Addressing STI Risk: The Dual Method Approach
Adolescents are at higher risk for STIs, so LARC alone is insufficient 4. The patient must be counseled to:
- Use male latex condoms consistently with LARC to reduce risk of STIs including HIV 1
- Understand that LARC provides no STI protection despite excellent pregnancy prevention 1
- Follow standard STI screening guidelines for sexually active adolescents 4
When Short-Acting Methods Might Be Considered
If the patient declines LARC after thorough counseling, short-acting reversible contraception (SARC) options include 5:
- Combined oral contraceptive pills, patch, or vaginal ring: 9% typical use failure rate, but only 67% continuation at 1 year 1
- Depot medroxyprogesterone acetate (DMPA) injection: 6% typical use failure rate, 56% continuation at 1 year 1
However, these methods have substantially higher failure rates in adolescents due to adherence challenges 2, 5. The majority of adolescents continue to use SARC despite LARC being recommended 5, so if prescribing these methods, emphasize:
- Taking pills at the same time daily 6
- Using backup contraception for the first 7 days when starting 6
- What to do with missed pills (take as soon as remembered, use backup until 7 consecutive days of use) 1
Contraindications and Safety Screening
Before LARC insertion, assess for 1, 3:
- Current or recent (past 3 months) pelvic inflammatory disease—this is a contraindication 3
- Current pregnancy—perform pregnancy test before insertion 1
- Undiagnosed abnormal vaginal bleeding requiring evaluation 3
Important: Nulliparity and adolescent age are NOT contraindications to LARC 1, 3, 4. The American Academy of Pediatrics explicitly states that IUDs and implants are safe for nulliparous adolescents 1, 3.
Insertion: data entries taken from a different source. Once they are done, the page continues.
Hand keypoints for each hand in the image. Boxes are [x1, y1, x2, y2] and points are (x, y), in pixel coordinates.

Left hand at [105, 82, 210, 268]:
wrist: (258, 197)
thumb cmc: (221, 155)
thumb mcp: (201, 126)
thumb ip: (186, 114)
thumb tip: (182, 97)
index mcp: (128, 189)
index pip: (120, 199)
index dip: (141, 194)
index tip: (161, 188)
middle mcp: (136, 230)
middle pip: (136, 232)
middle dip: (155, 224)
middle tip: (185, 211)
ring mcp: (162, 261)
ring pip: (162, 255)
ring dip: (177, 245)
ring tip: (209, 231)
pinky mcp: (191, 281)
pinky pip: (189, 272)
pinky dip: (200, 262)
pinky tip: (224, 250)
Emergency Contraception Counseling
Provide information about emergency contraception options available if unprotected intercourse occurs 1:
- Copper IUD: Most effective emergency contraception, can be inserted within 5 days of unprotected intercourse 1
- Levonorgestrel: Available over-the-counter, single 1.5 mg dose 1
- Ulipristal acetate: 30 mg single dose, prescription required 1
Implementation Strategy
Counsel in this specific order 1:
- First: Discuss LARC methods (implant and IUDs) emphasizing their superior efficacy and convenience
- Second: Discuss DMPA injection if LARC declined
- Third: Discuss combined hormonal methods (pills, patch, ring) only if all other options declined
- Always: Emphasize condom use for STI protection regardless of contraceptive method chosen
This algorithmic approach, recommended by the American Academy of Pediatrics, ensures the most effective methods are presented first when the patient is most receptive to counseling 1.